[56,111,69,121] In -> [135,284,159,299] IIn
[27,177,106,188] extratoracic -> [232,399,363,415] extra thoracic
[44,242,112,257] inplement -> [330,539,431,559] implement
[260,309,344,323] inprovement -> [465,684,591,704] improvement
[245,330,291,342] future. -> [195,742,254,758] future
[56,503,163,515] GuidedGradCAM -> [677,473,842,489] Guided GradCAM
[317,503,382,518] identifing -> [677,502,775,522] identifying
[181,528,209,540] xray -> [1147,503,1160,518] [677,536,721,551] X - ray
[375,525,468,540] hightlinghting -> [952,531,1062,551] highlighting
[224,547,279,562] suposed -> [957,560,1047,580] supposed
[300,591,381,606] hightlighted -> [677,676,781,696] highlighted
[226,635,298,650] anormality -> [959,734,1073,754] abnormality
---
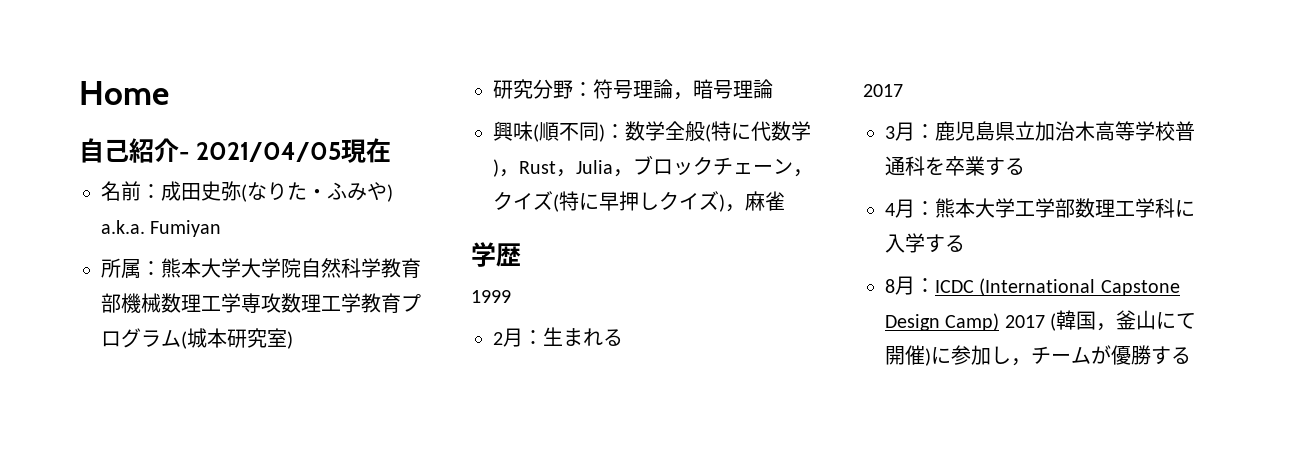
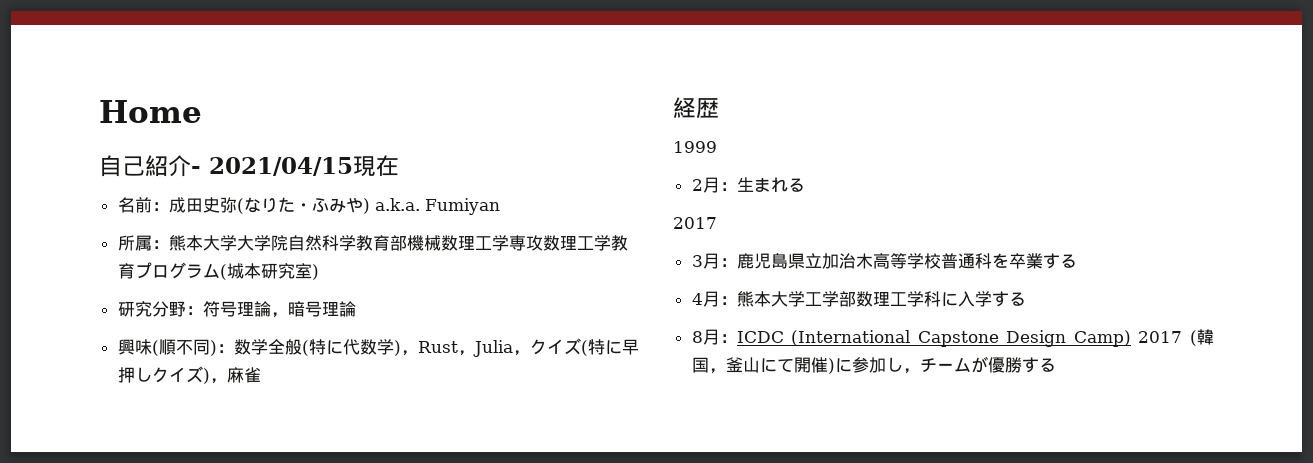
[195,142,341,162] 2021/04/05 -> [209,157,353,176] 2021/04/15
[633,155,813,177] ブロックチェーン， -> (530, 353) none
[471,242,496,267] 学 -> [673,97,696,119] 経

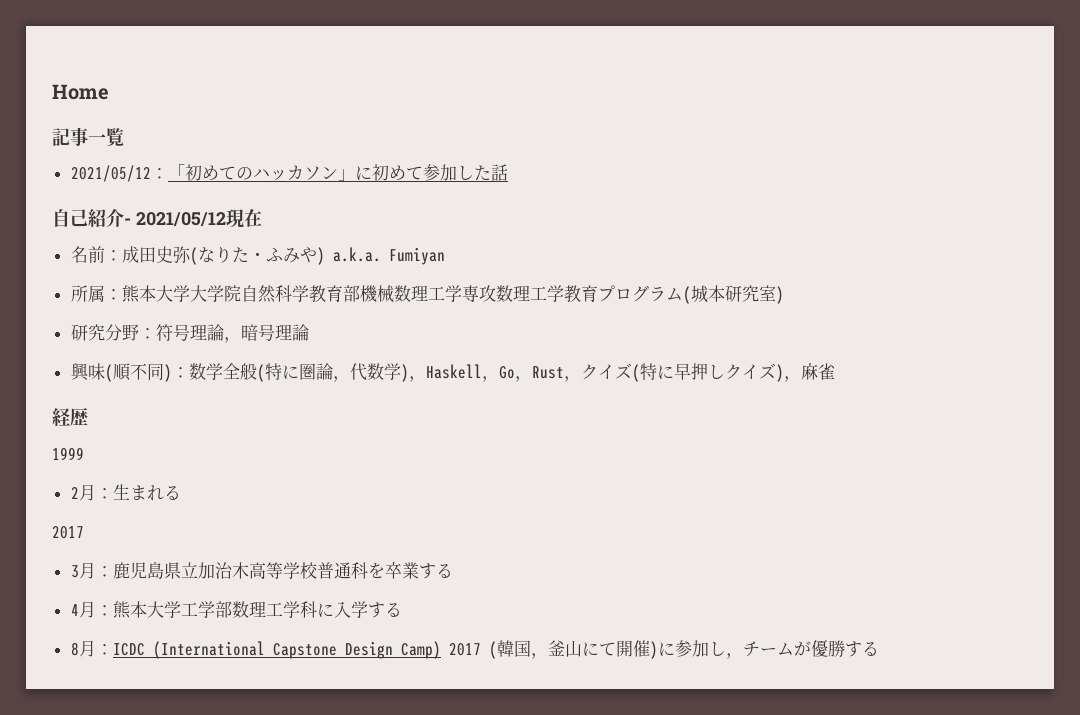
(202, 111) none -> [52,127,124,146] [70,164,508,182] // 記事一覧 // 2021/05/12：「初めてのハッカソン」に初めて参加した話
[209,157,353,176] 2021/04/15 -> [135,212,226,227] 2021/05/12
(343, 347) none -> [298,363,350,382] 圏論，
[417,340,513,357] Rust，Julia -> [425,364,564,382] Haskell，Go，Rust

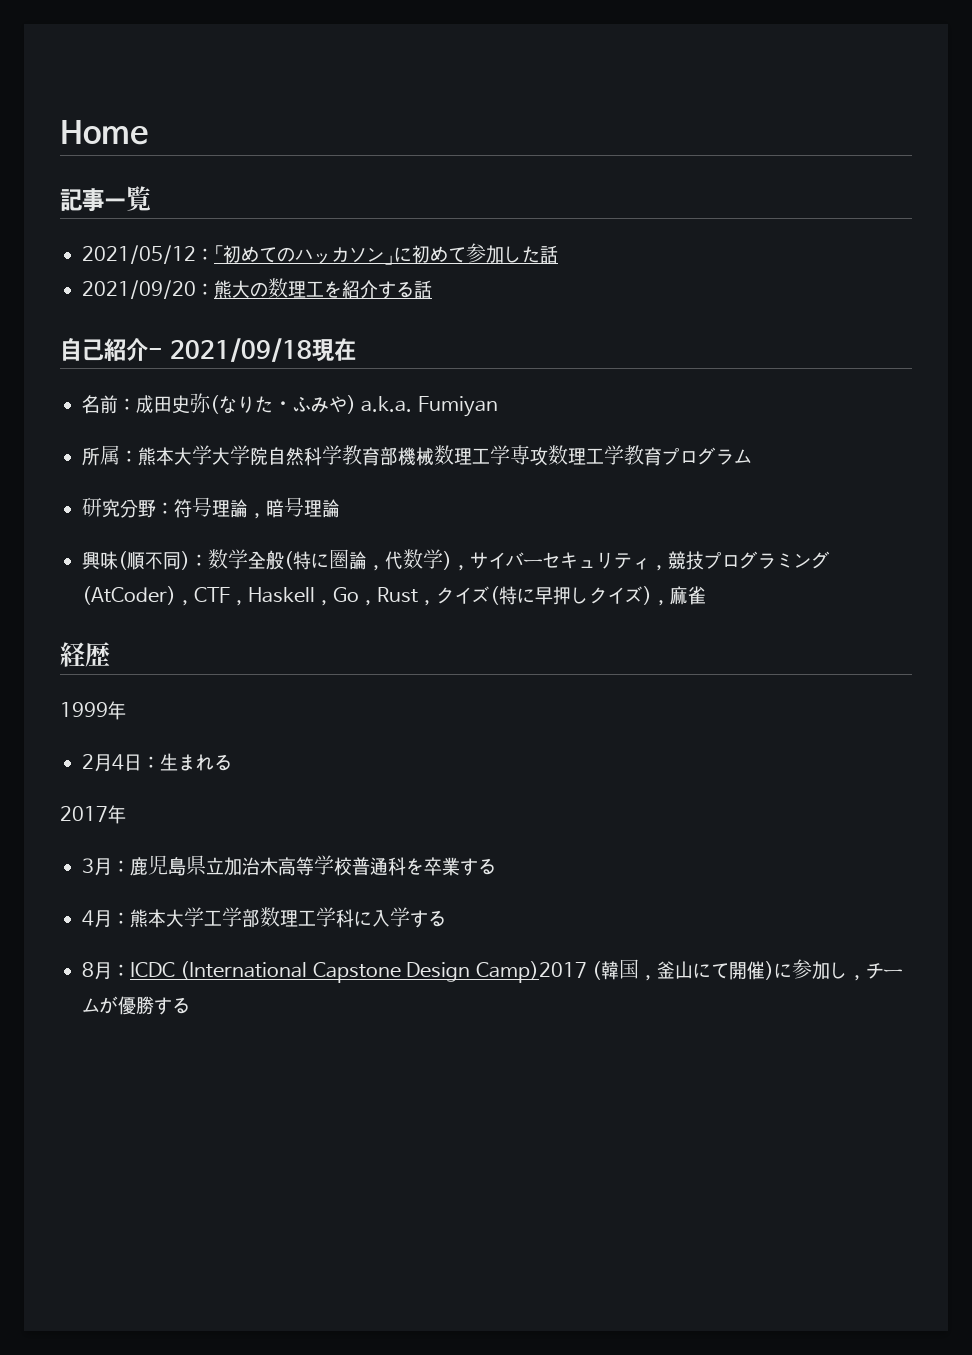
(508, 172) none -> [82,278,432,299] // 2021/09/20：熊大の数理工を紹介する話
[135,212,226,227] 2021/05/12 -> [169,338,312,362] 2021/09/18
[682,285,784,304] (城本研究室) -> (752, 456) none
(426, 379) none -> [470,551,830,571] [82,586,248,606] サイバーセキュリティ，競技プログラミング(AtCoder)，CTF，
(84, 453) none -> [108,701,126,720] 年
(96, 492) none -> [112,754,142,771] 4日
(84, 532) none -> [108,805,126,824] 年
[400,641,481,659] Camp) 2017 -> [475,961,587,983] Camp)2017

(Exercise) Could you tally the lines of the listing above that contain the word "none"? Give the number by itself.

(Your response) 9